SSH-1 is simpler: the whole login phase of the protocol (crypto setup
and authentication) is all in one module, and since SSH-1 has no
repeat key exchange, that setup layer abdicates in favour of the
connection phase when it's done.
ssh.c itself is now about a tenth of its old size (which all by itself
is cause for celebration!). Its main job is to set up all the layers,
hook them up to each other and to the BPP, and to funnel data back and
forth between that collection of modules and external things such as
the network and the terminal. Once it's set up a collection of packet
protocol layers, it communicates with them partly by calling methods
of the base layer (and if that's ssh2transport then it will delegate
some functionality to the corresponding methods of its higher layer),
and partly by talking directly to the connection layer no matter where
it is in the stack by means of the separate ConnectionLayer vtable
which I introduced in commit 8001dd4cb, and to which I've now added
quite a few extra methods replacing services that used to be internal
function calls within ssh.c.
(One effect of this is that the SSH-1 and SSH-2 channel storage is now
no longer shared - there are distinct struct types ssh1_channel and
ssh2_channel. That means a bit more code duplication, but on the plus
side, a lot fewer confusing conditionals in the middle of half-shared
functions, and less risk of a piece of SSH-1 escaping into SSH-2 or
vice versa, which I remember has happened at least once in the past.)

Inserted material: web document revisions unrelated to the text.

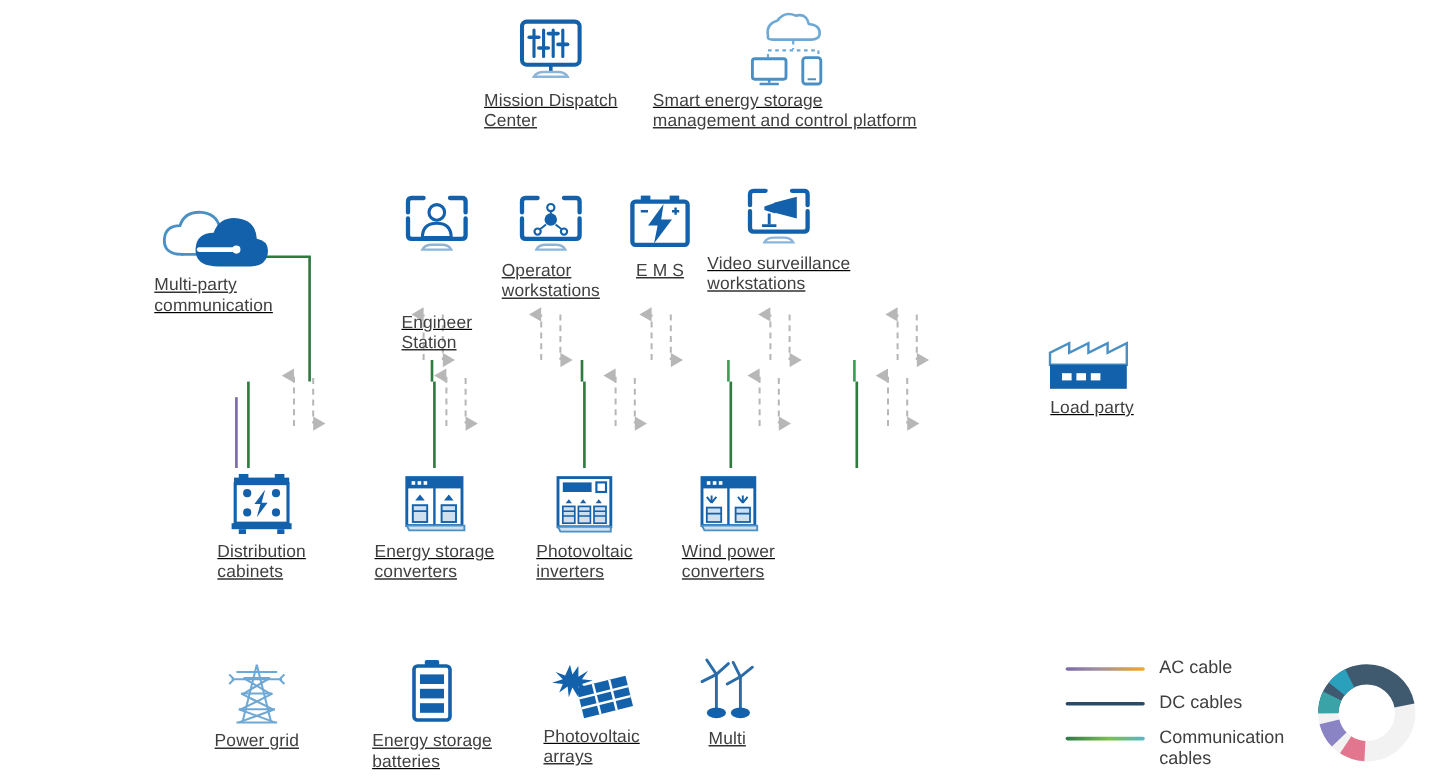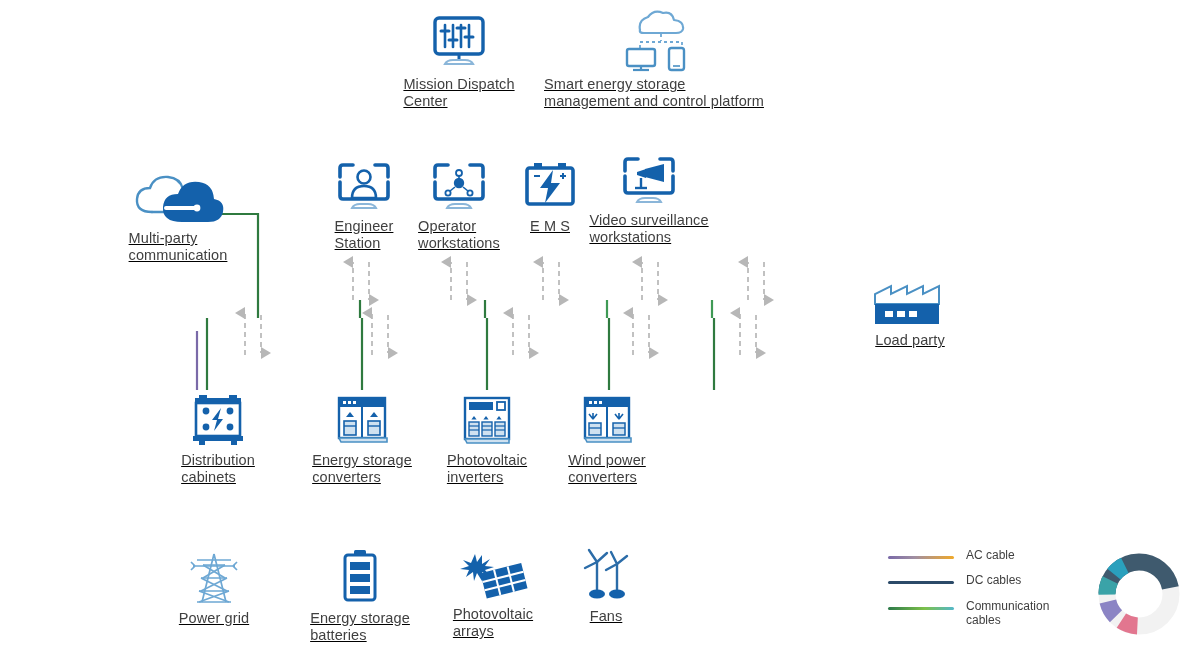--- a/index.html
+++ b/index.html
@@ -254,7 +254,7 @@
 communication</span>
   </div>
 
-  <div class="node" style="left:318px; top:160px; width:92px;">
+  <div class="node" style="left:318px; top:160px; width:92px;gap:43px;">
     <span class="glyph">
       <svg width="60" height="54" viewBox="0 0 60 54">
         <path d="M6 17 L6 8 Q6 5 9 5 L19 5 M41 5 L51 5 Q54 5 54 8 L54 17" fill="none" stroke="#1461ab" stroke-width="3.6" stroke-linecap="round"></path>

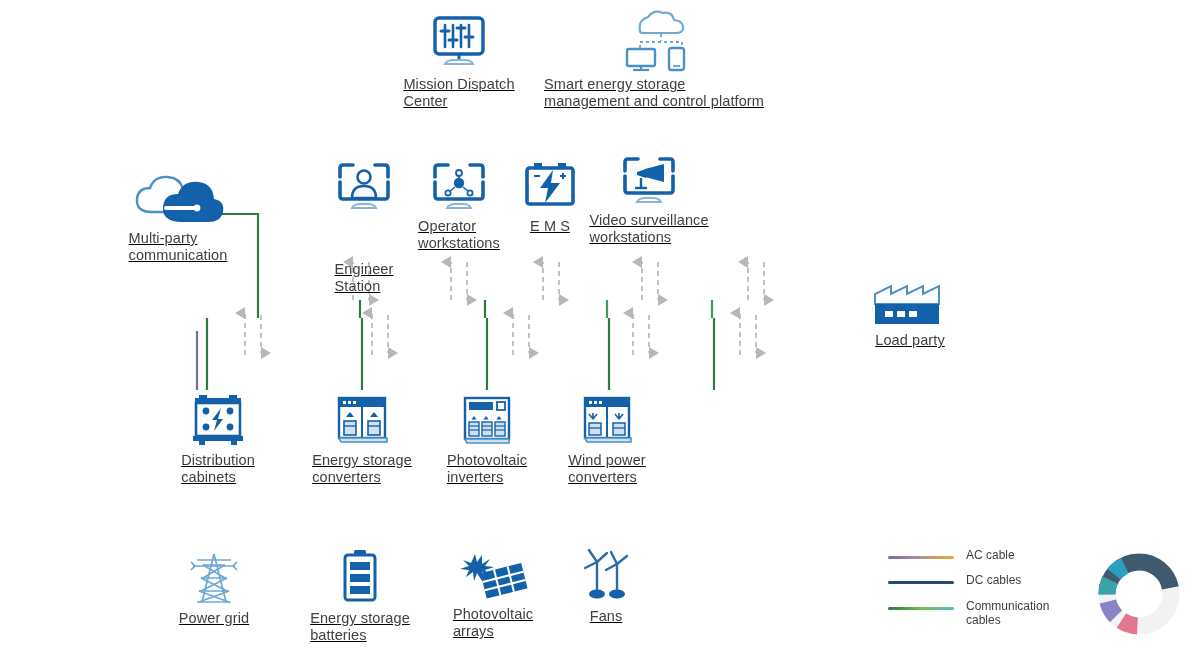--- a/index.html
+++ b/index.html
@@ -59,7 +59,7 @@
   }
   .legend-row .ltext {
     color: #3f3f3f;
-    font-size: 12px;
+    font-size: 15px;
     line-height: 1.2;
     white-space: pre-line;
   }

The bulk of this commit introduces the five new source files, their
common header sshppl.h and some shared supporting routines in
sshcommon.c, and rewrites nearly all of ssh.c itself. But it also
includes a couple of other changes that I couldn't separate easily
enough:
Firstly, there's a new handling for socket EOF, in which ssh.c sets an
'input_eof' flag in the BPP, and that responds by checking a flag that
tells it whether to report the EOF as an error or not. (This is the
main reason for those new BPP_READ / BPP_WAITFOR macros - they can
check the EOF flag every time the coroutine is resumed.)
Secondly, the error reporting itself is changed around again. I'd
expected to put some data fields in the public PacketProtocolLayer
structure that it could set to report errors in the same way as the
BPPs have been doing, but in the end, I decided propagating all those
data fields around was a pain and that even the BPPs shouldn't have
been doing it that way. So I've reverted to a system where everything
calls back to functions in ssh.c itself to report any connection-
ending condition. But there's a new family of those functions,
categorising the possible such conditions by semantics, and each one
has a different set of detailed effects (e.g. how rudely to close the
network connection, what exit status should be passed back to the
whole application, whether to send a disconnect message and/or display
a GUI error box).
I don't expect this to be immediately perfect: of course, the code has
been through a big upheaval, new bugs are expected, and I haven't been
able to do a full job of testing (e.g. I haven't tested every auth or
kex method). But I've checked that it _basically_ works - both SSH
protocols, all the different kinds of forwarding channel, more than
one auth method, Windows and Linux, connection sharing - and I think
it's now at the point where the easiest way to find further bugs is to
let it out into the wild and see what users can spot.